*** Opening EXERCISE PASSAGE ***

    
    But wait! Those were scare quotes around “equivalent amount” in the previous paragraph. But I have not yet justified my claim that µ is in any sense a ‘fair’ (more scare quotes) exchange rate. Or, to make this point in a different way, I have not yet said what is ‘fair’ about the particular µ that arises in Nash bargaining. So here, without proof, is why this particular µ is fair. It is fair because it is a “market exchange rate”. It is the rate at which player1 utility gets changed into player2 utility if the bargained solution is shifted a little bit along the Pareto frontier.
    
    Hmmm. That didn’t come out as clear as I had hoped it would. Sorry about that. But my main point in the grandparent—the thing I thought was ‘cool’ - is that Nash bargaining, discounting of future utility, and discounting of simulations relative to reality are all handled by doing a linear combination of utilities which initially have different units (are not comparable without conversion).
  - Perplexed 23 Nov 2010 6:15 UTC
    2 points
    Parent
    Would I be far wrong if I referred to your ‘solipsistic benefits’ as “pleasures” and referred to your ‘accomplishment benefits’ as “power”? And, assuming I am on track so far, do I have it right that it is possible to manufacture fake pleasures (which you may as well grab, because they are as good as the ’real thing), but that fake power is worthless?
    - JenniferRM 24 Nov 2010 4:49 UTC
      6 points
      Parent
      I would say that, as traditionally understood, raw pleasure is the closest thing we have to a clean solipsistic benefit and power is clearly an accomplishment benefit. But I wouldn’t expect either example to be identical with the conceptual categories because there are other things that also fit there. In the real world, I don’t think being a really good friend with someone is about power, but it seems like an accomplishment to me.

*** Closing EXERCISE PASSAGE ***
*** Opening RECORD EXCERPTS ***

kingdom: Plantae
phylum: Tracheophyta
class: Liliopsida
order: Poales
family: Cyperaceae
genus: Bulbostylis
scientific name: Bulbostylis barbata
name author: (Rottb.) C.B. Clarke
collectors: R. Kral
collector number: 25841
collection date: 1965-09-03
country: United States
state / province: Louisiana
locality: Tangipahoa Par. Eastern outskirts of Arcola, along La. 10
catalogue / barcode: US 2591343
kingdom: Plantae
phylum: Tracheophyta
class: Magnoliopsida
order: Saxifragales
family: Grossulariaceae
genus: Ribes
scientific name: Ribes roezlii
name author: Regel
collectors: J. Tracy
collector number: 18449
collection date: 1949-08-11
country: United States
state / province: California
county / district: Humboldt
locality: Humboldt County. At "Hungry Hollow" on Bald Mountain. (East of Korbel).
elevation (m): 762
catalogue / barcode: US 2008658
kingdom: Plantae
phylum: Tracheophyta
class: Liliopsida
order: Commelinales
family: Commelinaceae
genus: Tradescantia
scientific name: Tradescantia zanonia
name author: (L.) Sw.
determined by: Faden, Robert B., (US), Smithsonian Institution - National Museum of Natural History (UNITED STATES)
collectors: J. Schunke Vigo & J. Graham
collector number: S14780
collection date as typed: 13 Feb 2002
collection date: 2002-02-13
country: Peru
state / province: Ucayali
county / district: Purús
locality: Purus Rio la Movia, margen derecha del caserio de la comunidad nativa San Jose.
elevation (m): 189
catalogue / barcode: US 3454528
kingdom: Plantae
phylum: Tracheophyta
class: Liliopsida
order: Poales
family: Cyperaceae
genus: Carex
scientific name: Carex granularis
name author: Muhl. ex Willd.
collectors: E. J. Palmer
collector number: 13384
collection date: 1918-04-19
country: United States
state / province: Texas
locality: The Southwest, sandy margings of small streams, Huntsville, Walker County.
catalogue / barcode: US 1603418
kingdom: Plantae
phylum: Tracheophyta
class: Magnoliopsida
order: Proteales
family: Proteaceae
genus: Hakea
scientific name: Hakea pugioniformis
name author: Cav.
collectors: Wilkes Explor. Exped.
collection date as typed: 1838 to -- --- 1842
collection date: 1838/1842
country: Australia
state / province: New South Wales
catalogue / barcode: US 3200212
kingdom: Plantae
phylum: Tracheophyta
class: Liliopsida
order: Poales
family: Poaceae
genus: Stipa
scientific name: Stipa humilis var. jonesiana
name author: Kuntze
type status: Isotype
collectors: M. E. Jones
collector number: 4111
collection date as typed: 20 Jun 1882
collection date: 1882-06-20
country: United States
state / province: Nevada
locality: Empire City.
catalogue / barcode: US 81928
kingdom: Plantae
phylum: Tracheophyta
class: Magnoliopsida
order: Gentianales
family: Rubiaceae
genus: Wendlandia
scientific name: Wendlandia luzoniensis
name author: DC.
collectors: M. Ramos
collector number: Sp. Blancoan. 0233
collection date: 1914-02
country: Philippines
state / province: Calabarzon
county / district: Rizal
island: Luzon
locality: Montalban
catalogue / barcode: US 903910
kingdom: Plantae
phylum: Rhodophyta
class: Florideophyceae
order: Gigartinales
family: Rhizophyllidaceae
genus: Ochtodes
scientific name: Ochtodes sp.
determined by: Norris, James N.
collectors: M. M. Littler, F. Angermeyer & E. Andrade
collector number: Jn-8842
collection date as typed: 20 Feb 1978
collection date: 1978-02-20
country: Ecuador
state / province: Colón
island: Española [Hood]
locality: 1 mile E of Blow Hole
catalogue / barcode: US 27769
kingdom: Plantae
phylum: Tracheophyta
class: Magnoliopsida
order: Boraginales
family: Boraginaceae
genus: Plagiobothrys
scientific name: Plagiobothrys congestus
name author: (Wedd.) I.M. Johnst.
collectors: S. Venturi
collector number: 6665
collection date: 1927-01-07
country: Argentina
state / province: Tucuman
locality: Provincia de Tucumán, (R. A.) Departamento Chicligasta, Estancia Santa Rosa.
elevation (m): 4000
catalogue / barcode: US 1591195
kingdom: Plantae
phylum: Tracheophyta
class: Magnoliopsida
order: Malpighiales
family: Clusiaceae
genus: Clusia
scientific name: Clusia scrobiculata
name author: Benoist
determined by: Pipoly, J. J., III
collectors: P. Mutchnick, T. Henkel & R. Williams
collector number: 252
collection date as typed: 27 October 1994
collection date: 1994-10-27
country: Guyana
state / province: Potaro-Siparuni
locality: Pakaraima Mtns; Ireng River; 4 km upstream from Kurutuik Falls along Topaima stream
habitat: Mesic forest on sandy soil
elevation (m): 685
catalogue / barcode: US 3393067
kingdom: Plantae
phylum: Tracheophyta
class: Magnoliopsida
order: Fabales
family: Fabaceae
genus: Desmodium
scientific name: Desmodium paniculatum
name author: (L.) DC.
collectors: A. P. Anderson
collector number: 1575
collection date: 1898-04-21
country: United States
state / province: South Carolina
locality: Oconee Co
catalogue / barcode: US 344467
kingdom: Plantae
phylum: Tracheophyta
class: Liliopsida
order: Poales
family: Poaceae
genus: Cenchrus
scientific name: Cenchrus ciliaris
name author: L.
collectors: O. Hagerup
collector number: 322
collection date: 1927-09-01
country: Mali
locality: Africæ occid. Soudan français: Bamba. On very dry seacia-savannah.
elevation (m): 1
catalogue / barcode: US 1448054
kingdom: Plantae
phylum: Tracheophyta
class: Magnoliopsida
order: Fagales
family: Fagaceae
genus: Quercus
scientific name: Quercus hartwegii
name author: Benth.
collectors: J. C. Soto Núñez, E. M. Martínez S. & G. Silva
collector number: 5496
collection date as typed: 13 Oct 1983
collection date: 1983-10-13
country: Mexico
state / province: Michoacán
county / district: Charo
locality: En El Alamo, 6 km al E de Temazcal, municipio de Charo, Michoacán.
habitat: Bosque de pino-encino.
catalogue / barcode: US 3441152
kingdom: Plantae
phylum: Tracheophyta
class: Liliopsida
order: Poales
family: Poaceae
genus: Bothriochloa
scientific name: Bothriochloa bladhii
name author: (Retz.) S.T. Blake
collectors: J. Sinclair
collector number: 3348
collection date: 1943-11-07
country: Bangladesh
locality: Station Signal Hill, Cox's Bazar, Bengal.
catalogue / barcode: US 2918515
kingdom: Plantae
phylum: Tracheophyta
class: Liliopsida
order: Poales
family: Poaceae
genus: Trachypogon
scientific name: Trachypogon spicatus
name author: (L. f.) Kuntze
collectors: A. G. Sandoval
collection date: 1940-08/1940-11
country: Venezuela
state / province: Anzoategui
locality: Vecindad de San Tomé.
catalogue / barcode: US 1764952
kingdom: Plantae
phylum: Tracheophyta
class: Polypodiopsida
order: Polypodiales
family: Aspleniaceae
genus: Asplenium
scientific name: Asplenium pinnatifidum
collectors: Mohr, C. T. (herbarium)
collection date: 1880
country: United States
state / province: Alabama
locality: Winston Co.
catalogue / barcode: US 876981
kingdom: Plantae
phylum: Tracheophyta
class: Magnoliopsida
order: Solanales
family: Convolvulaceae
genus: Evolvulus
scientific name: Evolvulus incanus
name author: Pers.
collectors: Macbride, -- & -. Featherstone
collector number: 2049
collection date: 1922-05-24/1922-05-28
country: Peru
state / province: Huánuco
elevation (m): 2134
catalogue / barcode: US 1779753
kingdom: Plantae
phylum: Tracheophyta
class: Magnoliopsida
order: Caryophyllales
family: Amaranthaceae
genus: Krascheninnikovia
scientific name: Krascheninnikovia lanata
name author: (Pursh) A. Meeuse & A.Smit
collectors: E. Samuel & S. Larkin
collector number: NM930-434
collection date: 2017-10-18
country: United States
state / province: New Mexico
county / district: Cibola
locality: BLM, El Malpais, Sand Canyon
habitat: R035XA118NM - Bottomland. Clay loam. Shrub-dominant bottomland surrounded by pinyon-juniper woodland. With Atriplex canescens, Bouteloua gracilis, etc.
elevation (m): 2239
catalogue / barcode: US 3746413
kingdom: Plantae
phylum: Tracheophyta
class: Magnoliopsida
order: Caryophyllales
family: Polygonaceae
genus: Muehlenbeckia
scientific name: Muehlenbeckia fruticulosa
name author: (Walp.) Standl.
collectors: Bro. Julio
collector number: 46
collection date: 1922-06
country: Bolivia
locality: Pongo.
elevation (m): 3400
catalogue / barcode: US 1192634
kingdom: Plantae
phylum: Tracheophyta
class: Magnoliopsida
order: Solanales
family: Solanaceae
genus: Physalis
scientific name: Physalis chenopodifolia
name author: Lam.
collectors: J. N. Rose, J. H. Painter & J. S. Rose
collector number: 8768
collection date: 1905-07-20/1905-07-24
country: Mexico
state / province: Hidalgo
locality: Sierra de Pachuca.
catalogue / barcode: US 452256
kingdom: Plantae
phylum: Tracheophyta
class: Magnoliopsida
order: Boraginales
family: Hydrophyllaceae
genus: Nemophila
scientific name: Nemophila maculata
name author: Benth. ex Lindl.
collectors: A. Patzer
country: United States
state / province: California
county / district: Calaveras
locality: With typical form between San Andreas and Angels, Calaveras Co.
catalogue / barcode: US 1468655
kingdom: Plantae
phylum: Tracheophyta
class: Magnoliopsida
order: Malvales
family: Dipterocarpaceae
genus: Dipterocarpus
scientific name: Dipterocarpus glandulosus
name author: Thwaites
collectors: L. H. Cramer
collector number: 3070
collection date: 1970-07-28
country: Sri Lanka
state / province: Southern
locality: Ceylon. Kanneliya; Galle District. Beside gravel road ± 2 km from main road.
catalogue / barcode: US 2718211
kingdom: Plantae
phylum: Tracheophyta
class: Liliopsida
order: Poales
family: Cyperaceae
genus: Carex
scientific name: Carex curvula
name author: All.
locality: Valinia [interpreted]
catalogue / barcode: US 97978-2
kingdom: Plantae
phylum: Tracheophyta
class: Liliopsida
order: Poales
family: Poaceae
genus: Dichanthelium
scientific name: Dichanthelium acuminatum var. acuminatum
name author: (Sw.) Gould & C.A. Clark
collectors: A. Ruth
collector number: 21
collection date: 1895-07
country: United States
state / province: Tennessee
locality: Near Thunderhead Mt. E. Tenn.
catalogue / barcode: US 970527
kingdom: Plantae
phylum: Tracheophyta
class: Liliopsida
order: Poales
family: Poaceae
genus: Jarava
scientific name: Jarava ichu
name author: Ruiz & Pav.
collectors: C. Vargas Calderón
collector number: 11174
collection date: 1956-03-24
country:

*** Closing RECORD EXCERPTS ***

Summarize the forum thread on utility exchange rates and kinds of benefit in exactly three sentences.

One commenter says the µ in Nash bargaining is fair because it is a market exchange rate: the rate at which player1 utility turns into player2 utility when the bargained solution shifts slightly along the Pareto frontier. The main point is that Nash bargaining, discounting of future utility, and discounting of simulations relative to reality all work by linearly combining utilities that start out in different units. In a second exchange, someone asks whether solipsistic benefits are pleasures and accomplishment benefits are power, and the reply says that raw pleasure is the closest thing to a clean solipsistic benefit and power is clearly an accomplishment benefit, but neither matches its category exactly, since being a really good friend seems like an accomplishment without being about power.